Сюсси очень изменилась за прошедшее лето. Она выглядела явно старше своих четырнадцати лет — рослая с вполне сформировавшейся грудью. Исчезли мешковатость и угловатость подростка, на смену им пришли упругость и грация. Даже характер Сюсси, кажется, изменился за лето — она стала более живой, энергичной.
— Значит, твоя Аннабел не охотится верхом?
— Нет, Сюсси. Моя Аннабел не охотится верхом, — он смотрел в ее глаза и видел в них отчаянную решимость переплыть океан родственной крови. — Ты будешь кататься?
— Пожалуй, нет. Я передумала. Ты, значит, женишься на ней?
— Еще не знаю, — Уэйд улыбнулся своей мягкой улыбкой. — Но в любом случае это касается ее и меня.
— Это верно, — казалось, она была готова расплакаться сейчас.
— Ладно, Сюсси, тогда я, пожалуй, поеду, — он отвел Лавджоя от коновязи и, едва коснувшись ногой стремени, оказался в седле.

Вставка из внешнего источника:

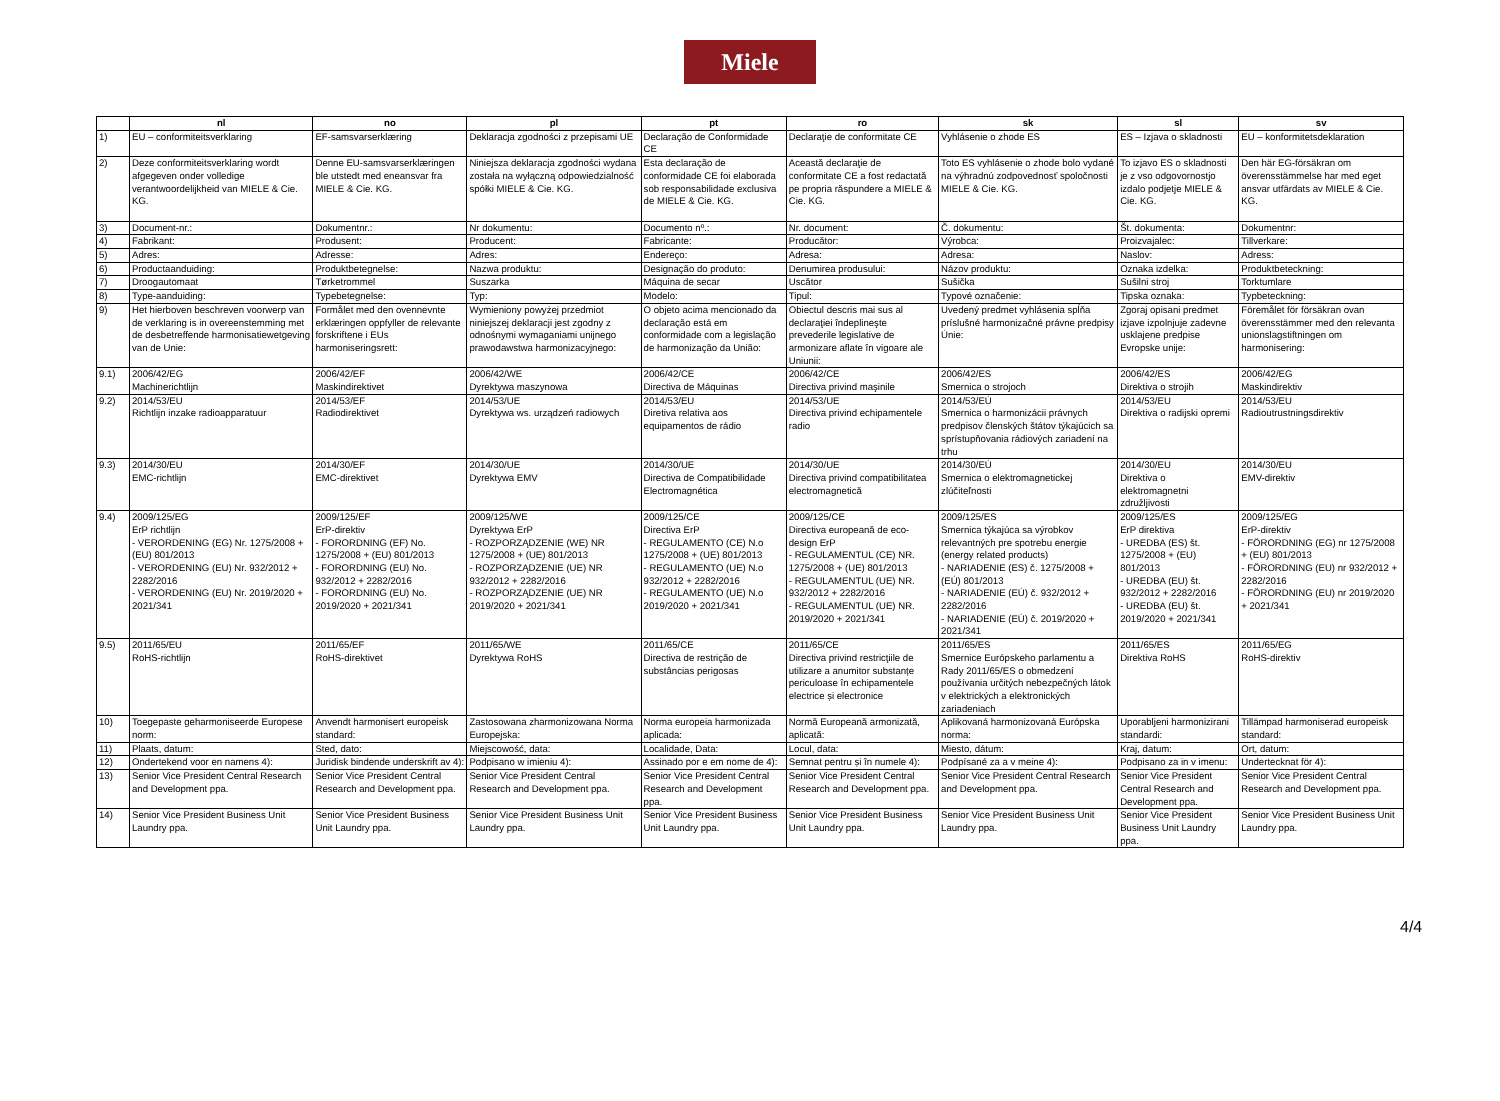Miele
| | nl | no | pl | pt | ro | sk | sl | sv |
| --- | --- | --- | --- | --- | --- | --- | --- | --- |
| 1) | EU – conformiteitsverklaring | EF-samsvarserklæring | Deklaracja zgodności z przepisami UE | Declaração de Conformidade CE | Declaraţie de conformitate CE | Vyhlásenie o zhode ES | ES – Izjava o skladnosti | EU – konformitetsdeklaration |
| 2) | Deze conformiteitsverklaring wordt afgegeven onder volledige verantwoordelijkheid van MIELE & Cie. KG. | Denne EU-samsvarserklæringen ble utstedt med eneansvar fra MIELE & Cie. KG. | Niniejsza deklaracja zgodności wydana została na wyłączną odpowiedzialność spółki MIELE & Cie. KG. | Esta declaração de conformidade CE foi elaborada sob responsabilidade exclusiva de MIELE & Cie. KG. | Această declaraţie de conformitate CE a fost redactată pe propria răspundere a MIELE & Cie. KG. | Toto ES vyhlásenie o zhode bolo vydané na výhradnú zodpovednosť spoločnosti MIELE & Cie. KG. | To izjavo ES o skladnosti je z vso odgovornostjo izdalo podjetje MIELE & Cie. KG. | Den här EG-försäkran om överensstämmelse har med eget ansvar utfärdats av MIELE & Cie. KG. |
| 3) | Document-nr.: | Dokumentnr.: | Nr dokumentu: | Documento nº.: | Nr. document: | Č. dokumentu: | Št. dokumenta: | Dokumentnr: |
| 4) | Fabrikant: | Produsent: | Producent: | Fabricante: | Producător: | Výrobca: | Proizvajalec: | Tillverkare: |
| 5) | Adres: | Adresse: | Adres: | Endereço: | Adresa: | Adresa: | Naslov: | Adress: |
| 6) | Productaanduiding: | Produktbetegnelse: | Nazwa produktu: | Designação do produto: | Denumirea produsului: | Názov produktu: | Oznaka izdelka: | Produktbeteckning: |
| 7) | Droogautomaat | Tørketrommel | Suszarka | Máquina de secar | Uscător | Sušička | Sušilni stroj | Torktumlare |
| 8) | Type-aanduiding: | Typebetegnelse: | Typ: | Modelo: | Tipul: | Typové označenie: | Tipska oznaka: | Typbeteckning: |
| 9) | Het hierboven beschreven voorwerp van de verklaring is in overeenstemming met de desbetreffende harmonisatiewetgeving van de Unie: | Formålet med den ovennevnte erklæringen oppfyller de relevante forskriftene i EUs harmoniseringsrett: | Wymieniony powyżej przedmiot niniejszej deklaracji jest zgodny z odnośnymi wymaganiami unijnego prawodawstwa harmonizacyjnego: | O objeto acima mencionado da declaração está em conformidade com a legislação de harmonização da União: | Obiectul descris mai sus al declaraţiei îndeplineşte prevederile legislative de armonizare aflate în vigoare ale Uniunii: | Uvedený predmet vyhlásenia spĺňa príslušné harmonizačné právne predpisy Únie: | Zgoraj opisani predmet izjave izpolnjuje zadevne usklajene predpise Evropske unije: | Föremålet för försäkran ovan överensstämmer med den relevanta unionslagstiftningen om harmonisering: |
| 9.1) | 2006/42/EG Machinerichtlijn | 2006/42/EF Maskindirektivet | 2006/42/WE Dyrektywa maszynowa | 2006/42/CE Directiva de Máquinas | 2006/42/CE Directiva privind maşinile | 2006/42/ES Smernica o strojoch | 2006/42/ES Direktiva o strojih | 2006/42/EG Maskindirektiv |
| 9.2) | 2014/53/EU Richtlijn inzake radioapparatuur | 2014/53/EF Radiodirektivet | 2014/53/UE Dyrektywa ws. urządzeń radiowych | 2014/53/EU Diretiva relativa aos equipamentos de rádio | 2014/53/UE Directiva privind echipamentele radio | 2014/53/EÚ Smernica o harmonizácii právnych predpisov členských štátov týkajúcich sa sprístupňovania rádiových zariadení na trhu | 2014/53/EU Direktiva o radijski opremi | 2014/53/EU Radioutrustningsdirektiv |
| 9.3) | 2014/30/EU EMC-richtlijn | 2014/30/EF EMC-direktivet | 2014/30/UE Dyrektywa EMV | 2014/30/UE Directiva de Compatibilidade Electromagnética | 2014/30/UE Directiva privind compatibilitatea electromagnetică | 2014/30/EÚ Smernica o elektromagnetickej zlúčiteľnosti | 2014/30/EU Direktiva o elektromagnetni združljivosti | 2014/30/EU EMV-direktiv |
| 9.4) | 2009/125/EG ErP richtlijn - VERORDENING (EG) Nr. 1275/2008 + (EU) 801/2013 - VERORDENING (EU) Nr. 932/2012 + 2282/2016 - VERORDENING (EU) Nr. 2019/2020 + 2021/341 | 2009/125/EF ErP-direktiv - FORORDNING (EF) No. 1275/2008 + (EU) 801/2013 - FORORDNING (EU) No. 932/2012 + 2282/2016 - FORORDNING (EU) No. 2019/2020 + 2021/341 | 2009/125/WE Dyrektywa ErP - ROZPORZĄDZENIE (WE) NR 1275/2008 + (UE) 801/2013 - ROZPORZĄDZENIE (UE) NR 932/2012 + 2282/2016 - ROZPORZĄDZENIE (UE) NR 2019/2020 + 2021/341 | 2009/125/CE Directiva ErP - REGULAMENTO (CE) N.o 1275/2008 + (UE) 801/2013 - REGULAMENTO (UE) N.o 932/2012 + 2282/2016 - REGULAMENTO (UE) N.o 2019/2020 + 2021/341 | 2009/125/CE Directiva europeană de eco-design ErP - REGULAMENTUL (CE) NR. 1275/2008 + (UE) 801/2013 - REGULAMENTUL (UE) NR. 932/2012 + 2282/2016 - REGULAMENTUL (UE) NR. 2019/2020 + 2021/341 | 2009/125/ES Smernica týkajúca sa výrobkov relevantných pre spotrebu energie (energy related products) - NARIADENIE (ES) č. 1275/2008 + (EÚ) 801/2013 - NARIADENIE (EÚ) č. 932/2012 + 2282/2016 - NARIADENIE (EÚ) č. 2019/2020 + 2021/341 | 2009/125/ES ErP direktiva - UREDBA (ES) št. 1275/2008 + (EU) 801/2013 - UREDBA (EU) št. 932/2012 + 2282/2016 - UREDBA (EU) št. 2019/2020 + 2021/341 | 2009/125/EG ErP-direktiv - FÖRORDNING (EG) nr 1275/2008 + (EU) 801/2013 - FÖRORDNING (EU) nr 932/2012 + 2282/2016 - FÖRORDNING (EU) nr 2019/2020 + 2021/341 |
| 9.5) | 2011/65/EU RoHS-richtlijn | 2011/65/EF RoHS-direktivet | 2011/65/WE Dyrektywa RoHS | 2011/65/CE Directiva de restrição de substâncias perigosas | 2011/65/CE Directiva privind restricţiile de utilizare a anumitor substanțe periculoase în echipamentele electrice și electronice | 2011/65/ES Smernice Európskeho parlamentu a Rady 2011/65/ES o obmedzení používania určitých nebezpečných látok v elektrických a elektronických zariadeniach | 2011/65/ES Direktiva RoHS | 2011/65/EG RoHS-direktiv |
| 10) | Toegepaste geharmoniseerde Europese norm: | Anvendt harmonisert europeisk standard: | Zastosowana zharmonizowana Norma Europejska: | Norma europeia harmonizada aplicada: | Normă Europeană armonizată, aplicată: | Aplikovaná harmonizovaná Európska norma: | Uporabljeni harmonizirani standardi: | Tillämpad harmoniserad europeisk standard: |
| 11) | Plaats, datum: | Sted, dato: | Miejscowość, data: | Localidade, Data: | Locul, data: | Miesto, dátum: | Kraj, datum: | Ort, datum: |
| 12) | Ondertekend voor en namens 4): | Juridisk bindende underskrift av 4): | Podpisano w imieniu 4): | Assinado por e em nome de 4): | Semnat pentru și în numele 4): | Podpísané za a v meine 4): | Podpisano za in v imenu: | Undertecknat för 4): |
| 13) | Senior Vice President Central Research and Development ppa. | Senior Vice President Central Research and Development ppa. | Senior Vice President Central Research and Development ppa. | Senior Vice President Central Research and Development ppa. | Senior Vice President Central Research and Development ppa. | Senior Vice President Central Research and Development ppa. | Senior Vice President Central Research and Development ppa. | Senior Vice President Central Research and Development ppa. |
| 14) | Senior Vice President Business Unit Laundry ppa. | Senior Vice President Business Unit Laundry ppa. | Senior Vice President Business Unit Laundry ppa. | Senior Vice President Business Unit Laundry ppa. | Senior Vice President Business Unit Laundry ppa. | Senior Vice President Business Unit Laundry ppa. | Senior Vice President Business Unit Laundry ppa. | Senior Vice President Business Unit Laundry ppa. |
4/4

Поворачивая в конце аллеи, Уэйд оглянулся. Фигурка в синем платье медленно брела к дому. Он вздохнул. Не хватает только забот с Сюсси. Мало того, что если он женится, в доме заметно нарушится равновесие — нет, не материальное, конечно, и не в его пользу, ведь они с Эллой сейчас явно не потребляют двух законных третей от того, что дает ферма. Все делится поровну, а это, если разобраться, не совсем справедливо по отношению к ним с Эллой. И все равно Сьюлин недовольна. Нет, она, конечно, приветлива, даже иногда по-настоящему ласкова с Эллой, но он чувствовал, что Сьюлин считает себя обойденной в этой жизни. Может быть, ее подспудное недовольство судьбой усилилось после приезда матери? Хоть бы Скарлетт больше не возвращалась. Ему достаточно хорошо с Уиллом, Сьюлин, Эллой. И будет еще лучше с Аннабел. У него даже мысли не появлялось о том, чтобы сообщить Скарлетт о своей возможной женитьбе. А к этому все придет, раньше или позже.